Most food additives must be included in the ingredients list, which also tells you what job an additive does. They include antioxidants (which make food last longer - such as vitamin C, E300); colours (common ones include caramel, E150a, which is used in products such as gravy; and curcumin, E100, a yellow colour from turmeric root); sweeteners, emulsifiers (to help mix ingredients together), stabilisers (to help stop them separating again), gelling agent and thickeners. Flavour enhancers such as monosodium glutamate (aka MSG, E621) bring out flavours; preservatives (eg, sulphur dioxide, E220, to stop mould growing on dried fruit) are also common. Flavourings don't have E-numbers: they are controlled by different laws.
E-numbers are approved substances, but that's not to say that there are never any disputes over them. Aspartame, also known as E951, has been linked to a range of health problems, including most recently to cancer in rats - that claim prompted a review by the European Food Safety Authority in May last year, which concluded that there was "insufficient evidence" to suggest aspartame could increase the risk of cancer in humans. The key point is that doubts over safety have to be investigated.

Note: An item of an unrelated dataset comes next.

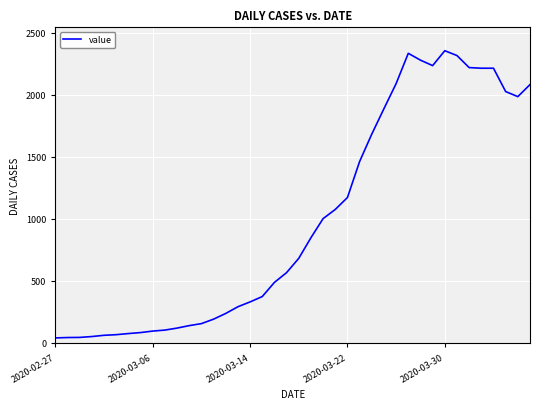

What is the maximum value shown in the chart?

2355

But the labelling confusion does not end there. The term "vegetarian" or "suitable for vegetarians", for instance, can mean different things on different products. It usually means it doesn't contain meat or animal-derived products such as gelatin, but it's best to check the label to be sure.
Increasingly, manufacturers are making health claims for their products, but there, too, there is cause to be wary. According to the FSA, there is currently no specific legislation about health claims in the UK, but the law does require that any claim must be true and not misleading. The FSA encourages manufacturers who want to make health claims for their food to follow the Code of Practice on Health Claims, and many do, although it is voluntary. However: "Labels are not allowed to claim that food can treat, prevent or cure any disease or medical condition. These sorts of claims can only be made for licensed medicines."

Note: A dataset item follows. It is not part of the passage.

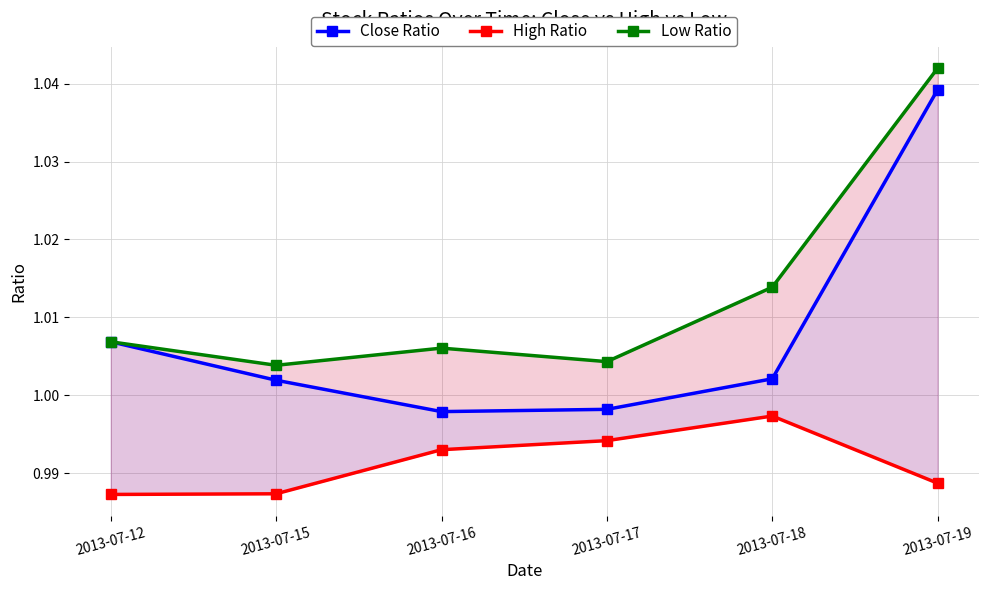

In High Ratio, how many points are higher than both neighbors (excluding endpoints)?

1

Health claims are not the only disputed areas. In 2002, the FSA issued guidelines for the food industry and food law enforcement authorities on how the terms "fresh", "pure" and "natural" should be used. In 2004, the FSA checked to see if the guidance was being followed. The survey showed that some producers were continuing to use some of the terms in ways that were potentially misleading to consumers. So: beware.
And how many people can tell their "best befores" from the "display untils"? According to the FSA, "best before" dates are usually used on foods that last longer, such as frozen, dried or canned foods. If you throw up your hands in horror when a parent or laidback friend digs out soup from the back of the cupboard that's past its "BB", you can relax a little - it should be safe to eat, but the food will no longer be at its best. After this date, the food might begin to lose its flavour and texture. There are exceptions - eggs for one, as they can contain salmonella which might start to multiply after that date.

"Use by", on the other hand, means just that. It is usually found on foods that go off quickly, such as milk, fish and ready-prepared salad. If you eat them after that date, you are genuinely putting your health at risk. "Display until" dates tell staff when to remove a product from show.
The regulation of food labelling falls to Trading Standards (which shouldn't be confused with the FSA, which is responsible for food-industry policy). In Scotland, anyone who wants to make a complaint against a company about one of its food labels has to do so through the environmental health department of their local authority; in England, it is done directly through Trading Standards.

Advertising claims are governed by the Advertising Standards Authority, which applies strict rules. "If an advertiser wants to make a factual claim about their product, as opposed to merely stating opinion, they must have documentary evidence to back their claim up," says Matthew Wilson of the ASA.

The ASA believes we can have faith in modern-day adverts. "The advertising standards in the UK are some of the highest in the world," says Wilson.